## MATERIAL FOR THIS TASK
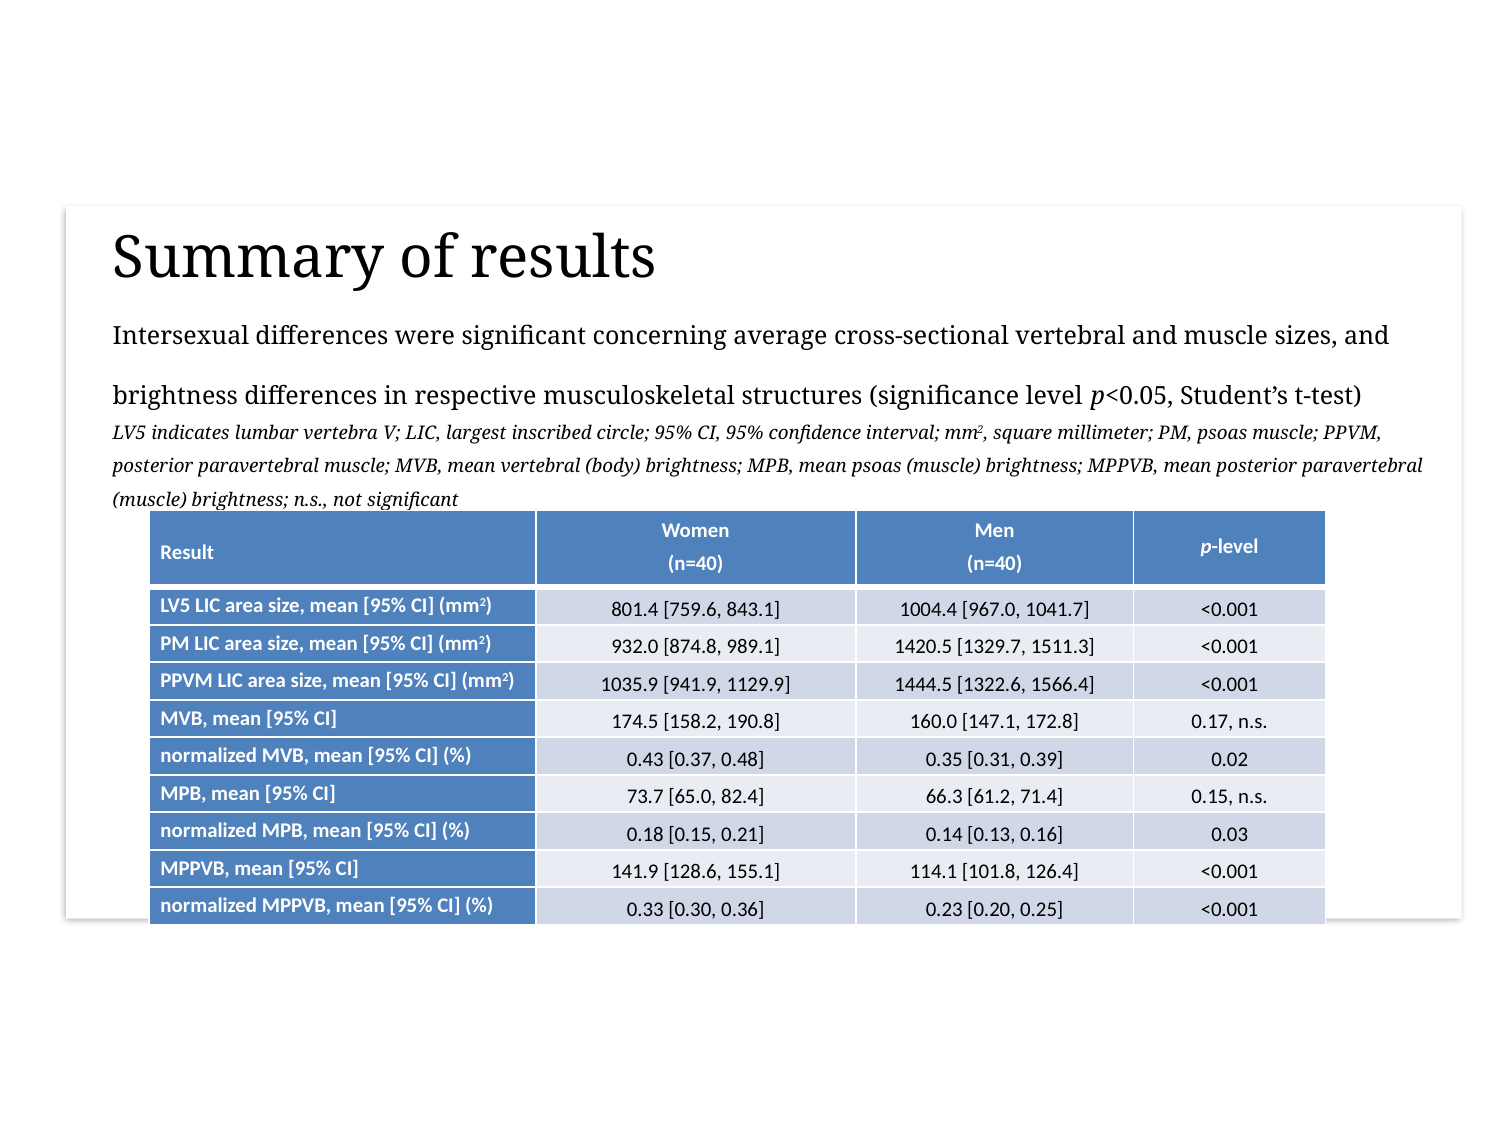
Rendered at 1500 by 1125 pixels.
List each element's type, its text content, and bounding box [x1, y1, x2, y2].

table_cell 0.15, n.s. [1134, 776, 1325, 811]
table_cell <0.001 [1134, 590, 1325, 624]
table_cell 0.03 [1134, 813, 1325, 849]
table_cell 1444.5 [1322.6, 1566.4] [857, 663, 1133, 699]
table_cell 1004.4 [967.0, 1041.7] [857, 590, 1133, 624]
table_cell <0.001 [1134, 663, 1325, 699]
table_cell 932.0 [874.8, 989.1] [537, 626, 855, 661]
table_cell 0.17, n.s. [1134, 701, 1325, 736]
text_box [65, 205, 1462, 919]
table_cell normalized MPB, mean [95% CI] (%) [150, 813, 535, 849]
table_cell MPB, mean [95% CI] [150, 776, 535, 811]
table_cell MVB, mean [95% CI] [150, 701, 535, 736]
table_cell 0.23 [0.20, 0.25] [857, 888, 1133, 924]
table_cell 73.7 [65.0, 82.4] [537, 776, 855, 811]
table_header p-level [1134, 511, 1325, 584]
table_cell PPVM LIC area size, mean [95% CI] (mm2) [150, 663, 535, 699]
table_cell 0.18 [0.15, 0.21] [537, 813, 855, 849]
table_cell 141.9 [128.6, 155.1] [537, 851, 855, 886]
table_header Result [150, 511, 535, 584]
table_cell 0.43 [0.37, 0.48] [537, 738, 855, 774]
table_header Men (n=40) [857, 511, 1133, 584]
table_header Women (n=40) [537, 511, 855, 584]
table_cell <0.001 [1134, 626, 1325, 661]
table_cell LV5 LIC area size, mean [95% CI] (mm2) [150, 590, 535, 624]
table_cell 114.1 [101.8, 126.4] [857, 851, 1133, 886]
table_cell normalized MVB, mean [95% CI] (%) [150, 738, 535, 774]
table_cell 174.5 [158.2, 190.8] [537, 701, 855, 736]
table_cell 1035.9 [941.9, 1129.9] [537, 663, 855, 699]
table_cell 0.33 [0.30, 0.36] [537, 888, 855, 924]
table_cell <0.001 [1134, 851, 1325, 886]
table_cell 1420.5 [1329.7, 1511.3] [857, 626, 1133, 661]
table_cell 66.3 [61.2, 71.4] [857, 776, 1133, 811]
table_cell 0.35 [0.31, 0.39] [857, 738, 1133, 774]
table_cell PM LIC area size, mean [95% CI] (mm2) [150, 626, 535, 661]
table_cell MPPVB, mean [95% CI] [150, 851, 535, 886]
table_cell 801.4 [759.6, 843.1] [537, 590, 855, 624]
table_cell 160.0 [147.1, 172.8] [857, 701, 1133, 736]
text_box Summary of results Intersexual differences were significant concerning average cross-sectional vertebral and muscle sizes, and brightness differences in respective musculoskeletal structures (significance level p<0.05, Student’s t-test) LV5 indicates lumbar vertebra V; LIC, largest inscribed circle; 95% CI, 95% confidence interval; mm2, square millimeter; PM, psoas muscle; PPVM, posterior paravertebral muscle; MVB, mean vertebral (body) brightness; MPB, mean psoas (muscle) brightness; MPPVB, mean posterior paravertebral (muscle) brightness; n.s., not significant [97, 212, 1462, 518]
table_cell normalized MPPVB, mean [95% CI] (%) [150, 888, 535, 924]
table_cell 0.14 [0.13, 0.16] [857, 813, 1133, 849]
table_cell 0.02 [1134, 738, 1325, 774]
table_cell <0.001 [1134, 888, 1325, 924]
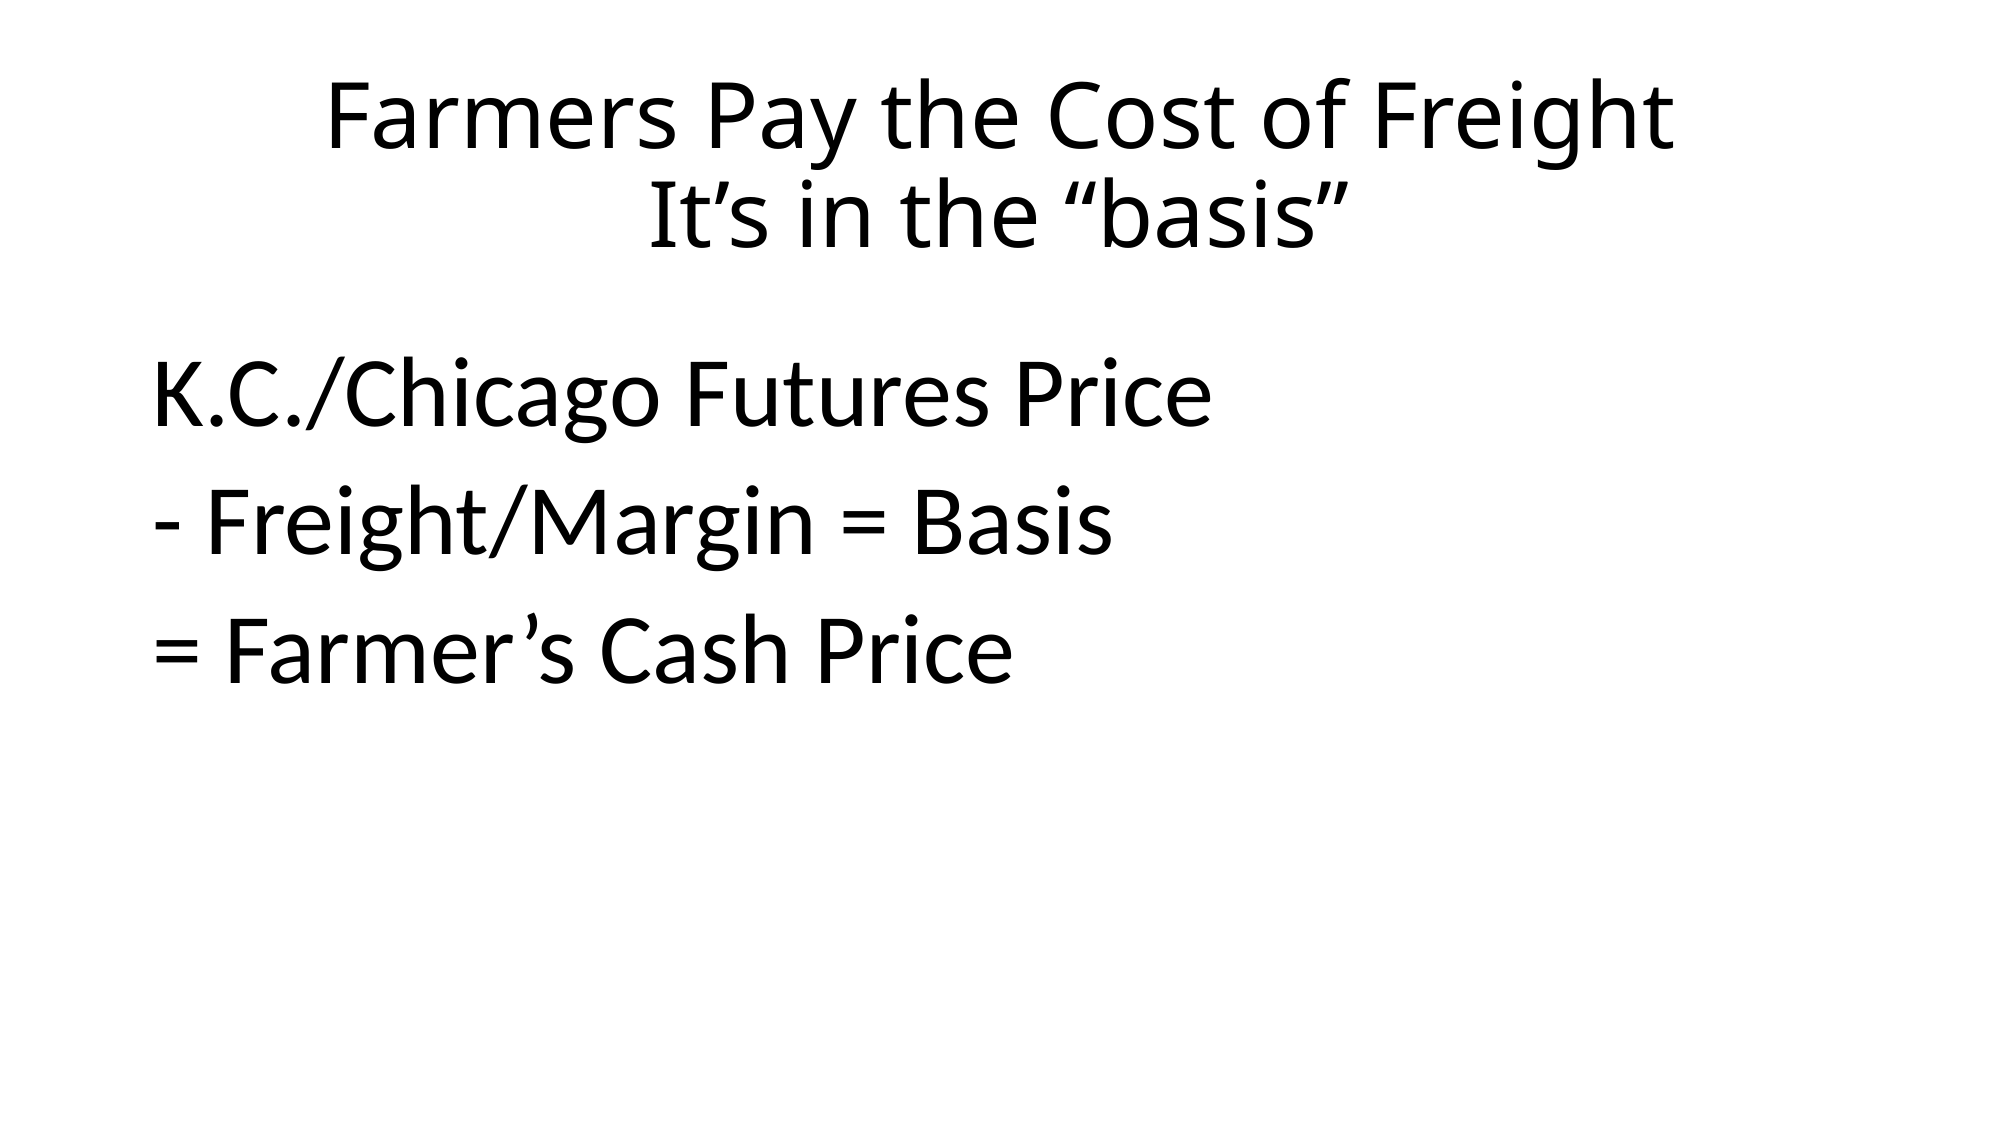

## TASK STATEMENT
Go through the material and copy every line in which the word "level" occurs.

## RESULT OF THE EXERCISE
table_header p-level [1134, 511, 1325, 584]
text_box Summary of results Intersexual differences were significant concerning average cross-sectional vertebral and muscle sizes, and brightness differences in respective musculoskeletal structures (significance level p<0.05, Student’s t-test) LV5 indicates lumbar vertebra V; LIC, largest inscribed circle; 95% CI, 95% confidence interval; mm2, square millimeter; PM, psoas muscle; PPVM, posterior paravertebral muscle; MVB, mean vertebral (body) brightness; MPB, mean psoas (muscle) brightness; MPPVB, mean posterior paravertebral (muscle) brightness; n.s., not significant [97, 212, 1462, 518]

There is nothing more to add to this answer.